One year ago VMware announced VMware Integrated OpenStack (VIO), designed to use OpenStack to bolster VMware -- and vice versa. Now VIO 2.0 has arrived, with the same mission: It lets users with VMware expertise and product licensing leverage OpenStack without undue distraction or pain.
Ease of use and deployment are selling points for most commercial OpenStack products, but VMware continues to make a case that its product line -- and customer base -- sets VIO apart.
Stack 'em up
VIO 2.0 uses the OpenStack Kilo release, released earlier this year, as its foundation and adds support for Ceilometer (OpenStack's telemetry component), autoscaling via the Heat orchestration system, load balancing as a service (LBaaS), and a host of other under-the-hood changes.
For OpenStack admins, the biggest change is VMware's self-proclaimed seamless upgrade system.

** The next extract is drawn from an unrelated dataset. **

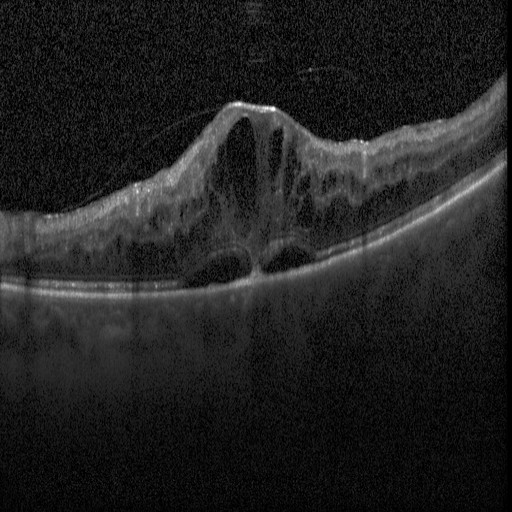 Spectral-domain OCT B-scan: DME.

Upgrading an OpenStack installation has long been cited as a pain point, although some issues have been resolved incrementally over time (albeit more for individual components than for OpenStack as a whole).

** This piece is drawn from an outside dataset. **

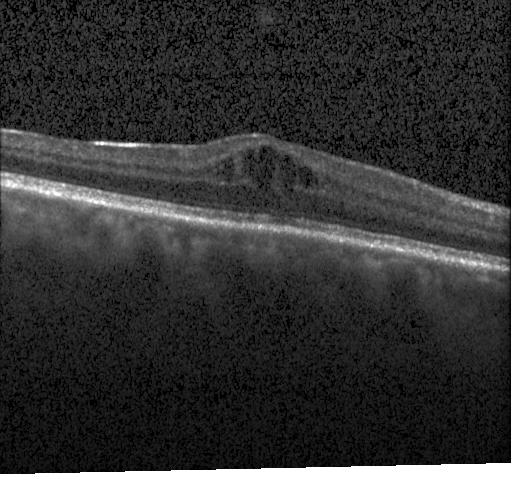

Centered on the fovea. Retinal OCT B-scan
Macular OCT: DME.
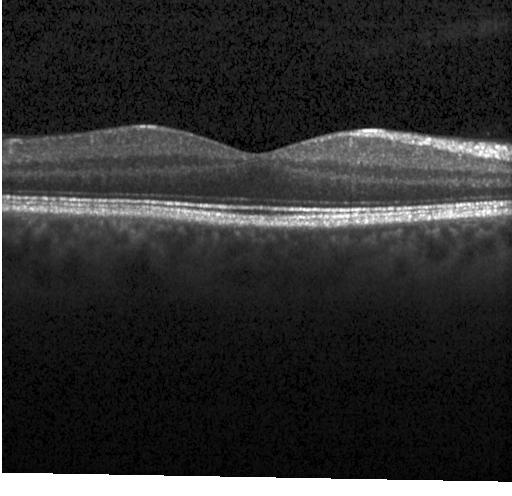 Assessment: no choroidal neovascularization, no diabetic macular edema, and no drusen.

VMware is determined not to let installation be a sticking point for its customers and promises the ability to roll back installs if anything goes awry, as well as back up and restore for OpenStack's entire services and configuration set.

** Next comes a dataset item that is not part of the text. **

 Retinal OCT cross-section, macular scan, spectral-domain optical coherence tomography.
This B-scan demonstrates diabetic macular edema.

Keep your customers close(r)
With VIO, VMware never set out to capture an entirely new audience for OpenStack. Rather, VMware wants to protect itself from attrition since OpenStack has long been seen as a cheap way to get the majority of VMware's functionality. If a chunk of VMware's audience -- present and future -- eyes OpenStack as an escape hatch, it makes sense to give them an incentive to remain where they are or opt for VMware in the first round.
Boris Renski, co-founder of the OpenStack distribution Mirantis, has gone so far as to wager that VMware may draw more users for OpenStack than Red Hat. But he also seems aware that will most likely come through the existing VMware user base.
"Their sophisticated customer base wants to get more value out of their investments in VMware while also wanting the flexibility of working with alternative open source cloud solutions like OpenStack," Renski told Matt Asay late last year.
VMware's experiment with OpenStack as a value-add has plenty of room for growth. Some new features -- load balancing, for instance -- seem designed to appeal to users who want to build modern microservice-based architectures with OpenStack as a management framework, but also want to keep one foot in legacy VMs (which Charles Babcock of InformationWeek cited as a possibility).
But keeping VMware's existing customer base happy, while letting them indulge in OpenStack without wandering off, remains the main mission.